18th Commissioner of Indian Affairs
- In office 1873–1875
- President: Ulysses S. Grant
- Preceded by: Francis Amasa Walker
- Succeeded by: John Quincy Smith

Personal details
- Born: June 1827
- Died: July 27, 1876 (age 49)
- Party: Republican
- Spouse: Hannah Cleveland
- Children: 2

= Edward Parmelee Smith =

American educator

Edward Parmelee Smith (1827–1876) was a Congregational minister in Massachusetts before becoming Field Secretary for the United States Christian Commission during the American Civil War. In official positions with the American Missionary Association (AMA), he was a co-founder of Fisk University and other historically black colleges established in the South for the education of freedmen. Beginning in 1873, he served as commissioner of Indian Affairs under President Ulysses S. Grant. In 1875, he was selected president of Howard University, but died on a trip in Africa in 1876 before taking office.

==Early life and education==
Born in South Britain, Connecticut in June 1827, Edward Parmelee Smith was educated at New England schools and colleges: Andover, Dartmouth College and Yale University, where he graduated from the Theological Seminary.

==Marriage and family==
Smith married Hannah Cleveland (1828-1898) and they had one daughter, Mary Gertrude Smith Crawford (1859-1930) His wife always shared his labors; during the American Civil War she worked in hospitals and the field. Their infant son Clarke died in the field in Nashville, TN on 3 May 1964

==Career==
Rev. Smith was for some years a pastor at a Congregational Church in Pepperell, Massachusetts. During the American Civil War he expanded his religious work among soldiers as part of the United States Christian Commission. He headed a field division. In 1869 he published Incidents of the Christian Commission, an account of its work in hospitals and on the battlefield.

After the war, Smith was recruited for the American Missionary Association, which was working to found schools for freedmen throughout the South, as education was one of the critical needs. Rev. Smith was appointed a General Field Agent, headquartered in New York, but with charge for its work in the southern states. With John Ogden, the superintendent of education of the Freedmen's Bureau in Tennessee, and Rev.

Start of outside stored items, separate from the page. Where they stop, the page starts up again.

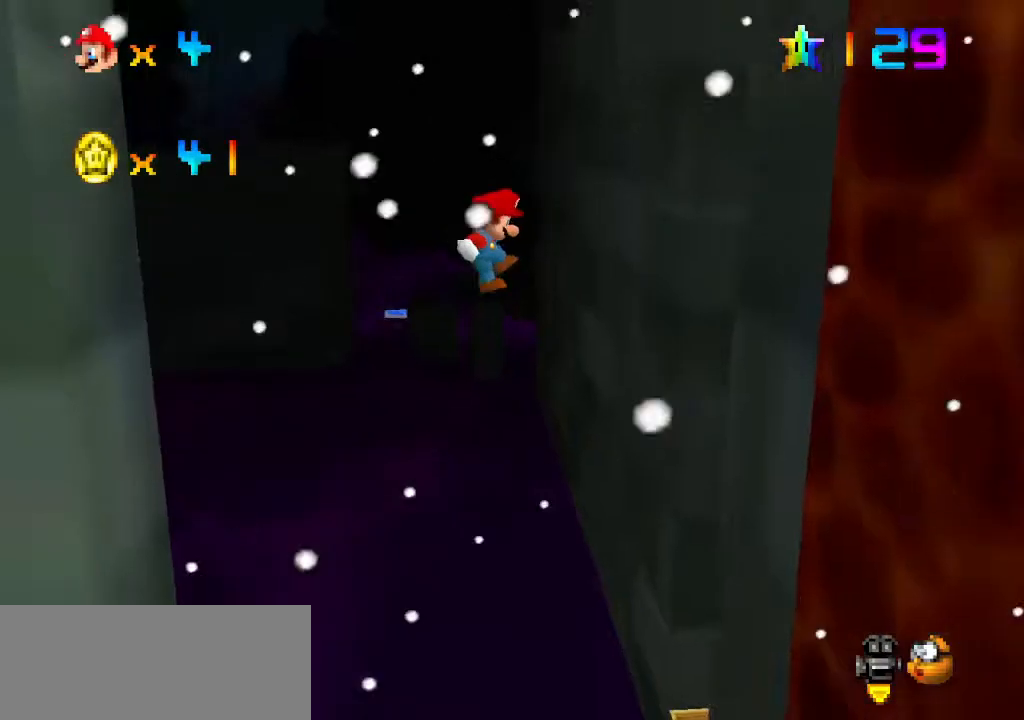
{"buttons": ["A"], "left_stick": "left", "events": [[233, "A", "up"], [433, "A", "down"], [433, "left_stick", "left"]]}
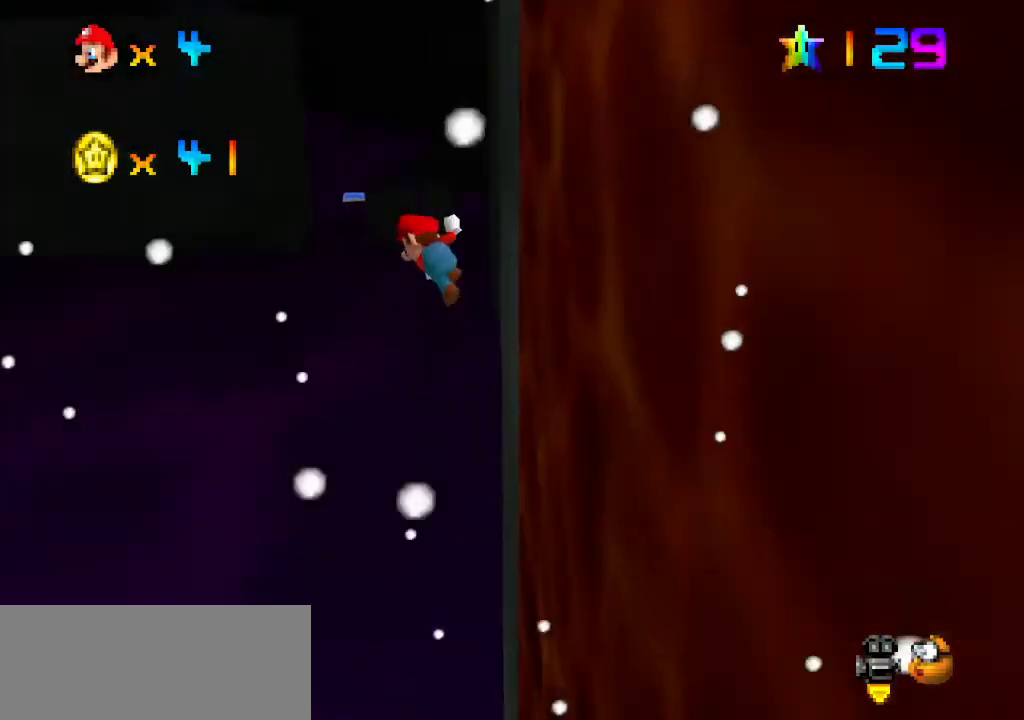
{"buttons": ["A"], "left_stick": "left", "events": [[33, "C_LEFT", "down"], [67, "C_LEFT", "up"], [433, "B", "down"], [467, "B", "up"]]}
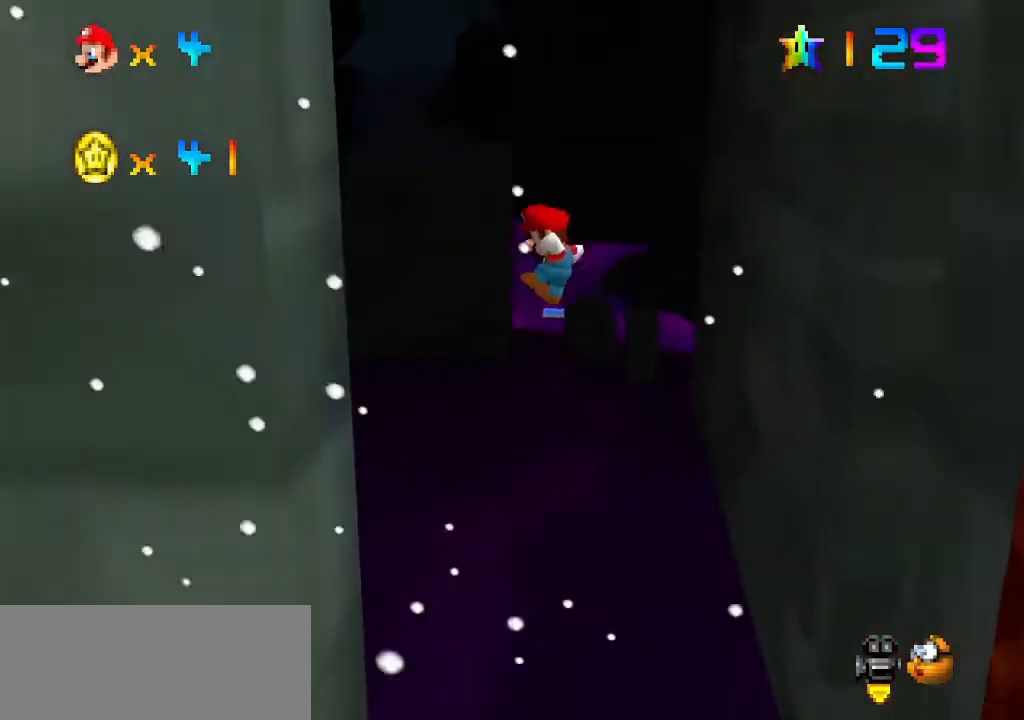
{"buttons": ["A"], "left_stick": "right"}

Erastus Milo Cravath of the AMA, in 1866 Smith founded the Fisk School (future Fisk University) in Nashville, Tennessee. Smith and Cravath founded schools in Atlanta, Georgia; and other cities in Georgia, Tennessee and Kentucky.

In 1871 Smith was asked by the US government to investigate needs of American Indians in Minnesota. He spent time among the Pillagers and Chippewa and reported back to Washington. In 1873 President Ulysses S. Grant appointed Smith, a Republican, US Commissioner of Indian Affairs. During tumultuous times, he enjoyed Grant's support, even through charges of extortion and corruption in his department. Smith was cleared of the charges during an investigation. During his tenure, he showed a more generous religious spirit than some of the Indian agents; for instance, he overrode one in Idaho to allow Catholic priests to hold services for Indians near the agency. In that area, more Native Americans were Catholic than Protestant.

When the Secretary of the Interior resigned in 1875, Smith did as well. He was then elected to the presidency of Howard University, one of the historically black colleges jointly founded by the AMA and the Freedmen's Bureau.

Before he started in office, Smith traveled to Africa to visit the mission field of the American Missionary Association. After traveling in Gambia and Sierra Leone, he came down with a fever at Good Hope Station on Sheroro Island near Accra. He died there about three weeks later on July 27, 1876.